LU MING: I actually don’t like the modern China now, but for the opposite reason, I think it’s because we have become more like the Western world, and at the same time, the Western world has also begun to become like us. I am not very old, but I have been to many parts of the world. Even this kind of experience makes me feel that we have lost a lot of the truly beautiful qualities of the world outside of this focus on ideology. I really like this American drama series “Yellowstone”. I appreciate the Japanese attitude towards politics and their own culture. I absolutely hate and abhor any form of “domination”, especially the use of “economy” as handcuffs. When I was at Burning Man in 2018, I was sitting on the white sand of Play, away from the crowd, watching the deep blue mountains in the distance lying quietly under the pink sky caused by the afterglow of the setting sun, smelling the wind, listening to the time slowly flow by. I felt that in that moment I saw the world for what it truly is. The world I like to exist in. I’d trade all the time I’d spent in the world outside of the time spent painting for the feeling I had in that one moment.

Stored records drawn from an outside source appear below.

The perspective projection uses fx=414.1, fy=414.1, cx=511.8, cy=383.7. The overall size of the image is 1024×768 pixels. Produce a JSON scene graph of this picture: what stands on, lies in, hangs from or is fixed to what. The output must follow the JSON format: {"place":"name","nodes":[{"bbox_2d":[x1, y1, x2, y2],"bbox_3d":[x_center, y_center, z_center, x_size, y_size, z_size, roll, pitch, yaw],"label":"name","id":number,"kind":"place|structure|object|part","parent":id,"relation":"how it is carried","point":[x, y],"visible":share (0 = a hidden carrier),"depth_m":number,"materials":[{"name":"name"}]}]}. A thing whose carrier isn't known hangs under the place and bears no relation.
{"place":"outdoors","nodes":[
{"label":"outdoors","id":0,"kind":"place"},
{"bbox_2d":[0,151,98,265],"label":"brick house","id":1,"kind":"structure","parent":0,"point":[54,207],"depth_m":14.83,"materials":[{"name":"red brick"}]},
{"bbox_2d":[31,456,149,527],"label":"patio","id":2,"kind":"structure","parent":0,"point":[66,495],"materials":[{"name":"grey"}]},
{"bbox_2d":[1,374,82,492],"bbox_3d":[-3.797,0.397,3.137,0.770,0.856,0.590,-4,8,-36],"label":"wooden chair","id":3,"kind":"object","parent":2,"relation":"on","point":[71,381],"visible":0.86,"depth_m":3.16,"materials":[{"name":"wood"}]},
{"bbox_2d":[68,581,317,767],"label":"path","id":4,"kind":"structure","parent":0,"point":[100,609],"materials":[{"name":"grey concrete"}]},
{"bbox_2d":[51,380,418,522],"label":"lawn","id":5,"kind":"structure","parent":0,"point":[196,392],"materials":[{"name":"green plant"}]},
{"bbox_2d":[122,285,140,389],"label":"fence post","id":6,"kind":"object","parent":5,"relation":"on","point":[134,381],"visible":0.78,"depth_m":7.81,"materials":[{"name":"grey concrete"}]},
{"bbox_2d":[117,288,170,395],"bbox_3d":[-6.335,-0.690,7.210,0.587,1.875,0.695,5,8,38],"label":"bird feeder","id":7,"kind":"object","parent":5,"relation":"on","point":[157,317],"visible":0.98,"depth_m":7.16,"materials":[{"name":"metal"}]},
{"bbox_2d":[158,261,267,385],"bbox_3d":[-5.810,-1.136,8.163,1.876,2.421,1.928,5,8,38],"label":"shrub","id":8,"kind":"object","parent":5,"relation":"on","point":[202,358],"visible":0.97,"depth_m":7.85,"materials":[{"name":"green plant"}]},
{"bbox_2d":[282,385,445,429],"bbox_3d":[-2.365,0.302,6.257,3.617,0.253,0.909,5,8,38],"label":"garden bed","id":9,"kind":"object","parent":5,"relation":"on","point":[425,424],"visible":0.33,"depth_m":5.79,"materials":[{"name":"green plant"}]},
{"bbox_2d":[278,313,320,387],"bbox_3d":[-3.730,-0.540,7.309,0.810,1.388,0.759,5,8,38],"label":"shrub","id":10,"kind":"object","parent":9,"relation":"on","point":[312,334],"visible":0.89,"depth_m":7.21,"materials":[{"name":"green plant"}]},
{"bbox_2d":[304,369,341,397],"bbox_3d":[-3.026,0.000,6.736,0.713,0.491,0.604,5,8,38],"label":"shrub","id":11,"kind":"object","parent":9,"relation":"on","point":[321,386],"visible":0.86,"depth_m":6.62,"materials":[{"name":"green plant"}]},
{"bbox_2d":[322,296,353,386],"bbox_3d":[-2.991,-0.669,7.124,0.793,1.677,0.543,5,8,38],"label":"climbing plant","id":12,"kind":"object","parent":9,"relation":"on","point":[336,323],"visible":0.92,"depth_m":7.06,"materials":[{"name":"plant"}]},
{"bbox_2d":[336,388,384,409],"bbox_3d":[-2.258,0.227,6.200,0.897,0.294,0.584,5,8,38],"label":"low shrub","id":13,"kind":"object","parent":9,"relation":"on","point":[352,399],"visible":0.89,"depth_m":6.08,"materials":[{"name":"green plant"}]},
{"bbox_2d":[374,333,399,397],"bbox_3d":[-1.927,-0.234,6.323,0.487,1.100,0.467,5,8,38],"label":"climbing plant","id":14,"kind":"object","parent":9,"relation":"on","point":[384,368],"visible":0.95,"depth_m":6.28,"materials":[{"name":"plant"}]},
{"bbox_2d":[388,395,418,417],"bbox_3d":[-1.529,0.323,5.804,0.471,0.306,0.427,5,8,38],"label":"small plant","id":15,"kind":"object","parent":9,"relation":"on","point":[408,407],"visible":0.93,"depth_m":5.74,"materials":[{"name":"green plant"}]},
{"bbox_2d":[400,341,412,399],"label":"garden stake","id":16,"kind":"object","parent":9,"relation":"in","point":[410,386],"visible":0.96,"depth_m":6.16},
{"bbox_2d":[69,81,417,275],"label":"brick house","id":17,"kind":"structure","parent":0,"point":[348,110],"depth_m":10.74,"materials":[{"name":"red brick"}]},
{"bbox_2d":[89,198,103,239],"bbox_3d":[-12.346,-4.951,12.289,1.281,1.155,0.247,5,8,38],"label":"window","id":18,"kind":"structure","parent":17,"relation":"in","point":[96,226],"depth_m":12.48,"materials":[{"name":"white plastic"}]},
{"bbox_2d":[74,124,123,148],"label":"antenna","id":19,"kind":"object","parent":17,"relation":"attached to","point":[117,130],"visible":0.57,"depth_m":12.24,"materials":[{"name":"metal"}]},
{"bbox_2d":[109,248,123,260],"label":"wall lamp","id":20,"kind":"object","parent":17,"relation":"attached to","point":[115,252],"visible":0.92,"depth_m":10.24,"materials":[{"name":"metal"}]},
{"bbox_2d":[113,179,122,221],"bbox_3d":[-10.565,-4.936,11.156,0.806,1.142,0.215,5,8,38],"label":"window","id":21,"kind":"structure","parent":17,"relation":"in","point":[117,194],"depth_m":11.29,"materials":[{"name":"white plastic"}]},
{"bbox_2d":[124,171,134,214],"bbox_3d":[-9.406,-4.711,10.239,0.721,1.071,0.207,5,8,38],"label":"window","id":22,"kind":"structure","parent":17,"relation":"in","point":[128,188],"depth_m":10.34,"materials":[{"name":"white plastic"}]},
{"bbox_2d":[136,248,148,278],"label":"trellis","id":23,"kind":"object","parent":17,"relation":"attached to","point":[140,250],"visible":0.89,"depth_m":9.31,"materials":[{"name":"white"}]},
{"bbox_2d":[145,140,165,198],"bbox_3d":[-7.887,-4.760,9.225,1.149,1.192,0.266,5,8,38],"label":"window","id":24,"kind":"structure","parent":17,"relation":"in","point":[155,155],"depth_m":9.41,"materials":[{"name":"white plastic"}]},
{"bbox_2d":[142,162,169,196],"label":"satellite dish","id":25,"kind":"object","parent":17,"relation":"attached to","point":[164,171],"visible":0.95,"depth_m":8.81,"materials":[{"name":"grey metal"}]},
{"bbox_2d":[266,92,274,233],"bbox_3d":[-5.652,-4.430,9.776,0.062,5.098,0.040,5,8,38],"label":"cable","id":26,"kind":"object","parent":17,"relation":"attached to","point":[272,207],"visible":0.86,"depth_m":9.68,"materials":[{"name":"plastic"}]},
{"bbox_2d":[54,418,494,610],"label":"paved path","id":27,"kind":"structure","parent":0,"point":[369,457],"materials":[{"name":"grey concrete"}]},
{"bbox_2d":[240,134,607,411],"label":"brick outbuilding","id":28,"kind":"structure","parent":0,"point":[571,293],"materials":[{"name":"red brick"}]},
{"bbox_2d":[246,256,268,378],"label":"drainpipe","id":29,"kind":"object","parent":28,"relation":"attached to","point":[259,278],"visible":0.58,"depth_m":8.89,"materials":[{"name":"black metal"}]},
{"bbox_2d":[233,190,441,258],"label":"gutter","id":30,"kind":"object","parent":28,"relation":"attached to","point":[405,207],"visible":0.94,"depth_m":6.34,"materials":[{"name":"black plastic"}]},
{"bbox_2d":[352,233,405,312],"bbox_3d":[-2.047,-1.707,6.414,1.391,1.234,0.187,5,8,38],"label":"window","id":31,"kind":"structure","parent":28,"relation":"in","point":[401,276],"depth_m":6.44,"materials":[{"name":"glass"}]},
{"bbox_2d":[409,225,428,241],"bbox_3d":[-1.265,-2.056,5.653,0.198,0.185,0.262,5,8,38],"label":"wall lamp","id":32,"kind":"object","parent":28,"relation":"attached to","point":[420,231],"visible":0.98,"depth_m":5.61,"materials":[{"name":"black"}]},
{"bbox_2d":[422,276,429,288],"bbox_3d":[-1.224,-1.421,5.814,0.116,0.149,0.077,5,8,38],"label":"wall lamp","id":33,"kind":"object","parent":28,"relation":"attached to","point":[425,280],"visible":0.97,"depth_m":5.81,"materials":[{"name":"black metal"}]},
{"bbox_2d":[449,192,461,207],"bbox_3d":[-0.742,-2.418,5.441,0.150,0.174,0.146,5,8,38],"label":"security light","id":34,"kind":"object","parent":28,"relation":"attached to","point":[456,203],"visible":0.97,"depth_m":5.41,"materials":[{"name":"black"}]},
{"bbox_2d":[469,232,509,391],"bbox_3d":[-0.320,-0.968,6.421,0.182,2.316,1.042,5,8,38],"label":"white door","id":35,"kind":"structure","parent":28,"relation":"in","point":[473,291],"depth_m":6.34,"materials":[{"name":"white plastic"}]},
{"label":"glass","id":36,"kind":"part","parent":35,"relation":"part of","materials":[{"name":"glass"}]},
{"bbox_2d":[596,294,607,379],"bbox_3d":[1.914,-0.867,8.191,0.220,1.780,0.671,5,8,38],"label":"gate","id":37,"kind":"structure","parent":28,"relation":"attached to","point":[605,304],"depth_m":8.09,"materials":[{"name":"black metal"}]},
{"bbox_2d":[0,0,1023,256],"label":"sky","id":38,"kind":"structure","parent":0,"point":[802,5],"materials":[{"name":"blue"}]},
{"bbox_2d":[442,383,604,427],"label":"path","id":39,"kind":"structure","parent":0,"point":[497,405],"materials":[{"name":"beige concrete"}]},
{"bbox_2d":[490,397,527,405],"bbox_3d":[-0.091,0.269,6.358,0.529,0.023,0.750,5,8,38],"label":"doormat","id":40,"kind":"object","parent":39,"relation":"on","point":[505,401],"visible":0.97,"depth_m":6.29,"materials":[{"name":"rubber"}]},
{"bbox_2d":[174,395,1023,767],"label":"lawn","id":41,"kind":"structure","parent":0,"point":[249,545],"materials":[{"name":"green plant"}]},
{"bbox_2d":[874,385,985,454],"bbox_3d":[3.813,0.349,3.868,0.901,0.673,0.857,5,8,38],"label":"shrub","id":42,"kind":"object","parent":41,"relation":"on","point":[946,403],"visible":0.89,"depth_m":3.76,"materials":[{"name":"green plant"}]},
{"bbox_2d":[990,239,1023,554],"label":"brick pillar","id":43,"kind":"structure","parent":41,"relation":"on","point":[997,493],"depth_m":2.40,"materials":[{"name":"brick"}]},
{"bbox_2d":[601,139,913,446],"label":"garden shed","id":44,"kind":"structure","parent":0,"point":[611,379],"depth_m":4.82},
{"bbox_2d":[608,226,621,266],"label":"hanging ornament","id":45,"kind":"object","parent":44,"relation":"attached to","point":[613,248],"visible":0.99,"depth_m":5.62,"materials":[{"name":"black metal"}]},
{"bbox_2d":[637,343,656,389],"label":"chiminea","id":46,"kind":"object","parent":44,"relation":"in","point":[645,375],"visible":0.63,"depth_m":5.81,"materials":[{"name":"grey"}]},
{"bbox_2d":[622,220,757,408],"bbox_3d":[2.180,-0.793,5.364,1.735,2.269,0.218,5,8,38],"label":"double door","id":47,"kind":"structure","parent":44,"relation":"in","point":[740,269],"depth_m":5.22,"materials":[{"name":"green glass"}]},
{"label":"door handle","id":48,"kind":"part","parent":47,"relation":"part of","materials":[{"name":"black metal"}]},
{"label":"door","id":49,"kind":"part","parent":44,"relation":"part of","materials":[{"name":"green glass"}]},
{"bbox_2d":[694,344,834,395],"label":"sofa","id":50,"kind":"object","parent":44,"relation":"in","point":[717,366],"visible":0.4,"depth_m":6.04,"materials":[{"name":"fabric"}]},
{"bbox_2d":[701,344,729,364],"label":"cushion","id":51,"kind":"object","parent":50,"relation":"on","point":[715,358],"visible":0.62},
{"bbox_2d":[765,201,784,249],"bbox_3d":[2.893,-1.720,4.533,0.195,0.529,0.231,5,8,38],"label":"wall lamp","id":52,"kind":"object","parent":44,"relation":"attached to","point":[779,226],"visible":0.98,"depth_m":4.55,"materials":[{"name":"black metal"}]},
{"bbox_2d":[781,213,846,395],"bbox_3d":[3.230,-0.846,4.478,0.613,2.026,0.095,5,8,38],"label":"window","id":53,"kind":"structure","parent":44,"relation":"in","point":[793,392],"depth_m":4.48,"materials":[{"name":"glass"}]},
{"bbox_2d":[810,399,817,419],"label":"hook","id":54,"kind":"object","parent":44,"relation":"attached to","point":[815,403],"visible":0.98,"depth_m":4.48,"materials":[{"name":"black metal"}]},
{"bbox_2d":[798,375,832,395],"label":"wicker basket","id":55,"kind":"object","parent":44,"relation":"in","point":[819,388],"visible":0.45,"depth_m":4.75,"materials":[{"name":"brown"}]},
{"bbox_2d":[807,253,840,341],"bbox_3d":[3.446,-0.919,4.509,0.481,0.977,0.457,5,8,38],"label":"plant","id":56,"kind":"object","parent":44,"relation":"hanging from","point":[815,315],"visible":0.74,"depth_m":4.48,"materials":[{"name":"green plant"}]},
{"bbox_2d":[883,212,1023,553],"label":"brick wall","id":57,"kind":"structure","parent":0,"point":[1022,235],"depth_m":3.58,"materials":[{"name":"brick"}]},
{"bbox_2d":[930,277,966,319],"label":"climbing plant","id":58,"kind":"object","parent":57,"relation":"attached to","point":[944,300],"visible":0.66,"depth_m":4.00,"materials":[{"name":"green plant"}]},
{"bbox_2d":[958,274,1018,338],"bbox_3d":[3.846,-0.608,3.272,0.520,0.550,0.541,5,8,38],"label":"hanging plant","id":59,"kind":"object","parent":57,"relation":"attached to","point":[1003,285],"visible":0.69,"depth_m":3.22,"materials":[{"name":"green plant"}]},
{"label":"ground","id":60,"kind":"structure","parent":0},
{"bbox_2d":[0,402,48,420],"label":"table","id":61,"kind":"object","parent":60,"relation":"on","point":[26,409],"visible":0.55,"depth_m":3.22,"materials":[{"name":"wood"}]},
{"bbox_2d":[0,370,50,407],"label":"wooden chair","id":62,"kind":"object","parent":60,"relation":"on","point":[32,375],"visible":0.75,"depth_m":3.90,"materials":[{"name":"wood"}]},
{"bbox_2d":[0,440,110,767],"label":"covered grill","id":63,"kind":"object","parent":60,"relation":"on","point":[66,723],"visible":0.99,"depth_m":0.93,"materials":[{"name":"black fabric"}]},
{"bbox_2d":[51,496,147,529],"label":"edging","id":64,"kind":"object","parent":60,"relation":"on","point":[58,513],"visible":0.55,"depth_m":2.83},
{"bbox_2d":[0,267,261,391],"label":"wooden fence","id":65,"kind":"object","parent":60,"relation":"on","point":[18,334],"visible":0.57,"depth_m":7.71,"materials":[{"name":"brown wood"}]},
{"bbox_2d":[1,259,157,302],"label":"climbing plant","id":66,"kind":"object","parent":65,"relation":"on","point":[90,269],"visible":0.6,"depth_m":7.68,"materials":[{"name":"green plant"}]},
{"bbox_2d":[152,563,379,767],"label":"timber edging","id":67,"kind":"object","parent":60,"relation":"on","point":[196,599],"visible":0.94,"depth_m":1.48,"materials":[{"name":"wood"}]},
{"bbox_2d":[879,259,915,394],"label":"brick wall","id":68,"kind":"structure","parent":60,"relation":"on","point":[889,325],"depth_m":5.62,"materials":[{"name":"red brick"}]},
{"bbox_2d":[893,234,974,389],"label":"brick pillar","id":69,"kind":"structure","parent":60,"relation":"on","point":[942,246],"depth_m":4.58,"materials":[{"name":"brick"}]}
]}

What projects have you worked on since HARD MELODY? What projects are you working on now?
LU MING: Right after HARD MELODY was finished, I began to create new stories. I have so many stories still to tell. The new story I am currently working on is called “Lonely Arslen.” I started writing it in 2015. When I had a book signing for the readers in France, I drew the first frame of the story on the signature of each book. It took me five years to finish writing it, and now I have been painting it for nearly a year. This story describes loneliness. People always love to hear about the sunshine. People always say “Oh! This night will pass, but the dawn will come soon!” People love flowers because of their bright colors. But I suddenly thought: Is there not also dignity in darkness? Darkness is just being itself. If dawn never comes, shall we all commit suicide in the dark? Also, to speak to the notion of the shining sun, a mountain facing the sun is great, but why is the stone sitting on the shaded side humble? This story is about drawing an ordinary stone sitting in the shadows to prove its dignity and allow it to not feel sad or pitiful. Someone loves that stone. Anyone who has studied painting knows that the colors in the dark parts are the most saturated and vibrant.
Are there any “dream projects” you hope to create some day?
LU MING: Yes, I hope to paint the story of my grandfather, and another story about the war between Mongolia and China in the 13th century. I haven’t yet fully prepared all the research I need to compile for these stories. These stories, for at least fifteen years I’ve been engaged in all-round historical data research for preparation. I want it to be as if someone brought a camera back to 1234 and recorded every detail of the war. Warriors and heroes, taking off the armor of their respective camps and sides, are equally strong people. This is what I always believe, and I admire them all.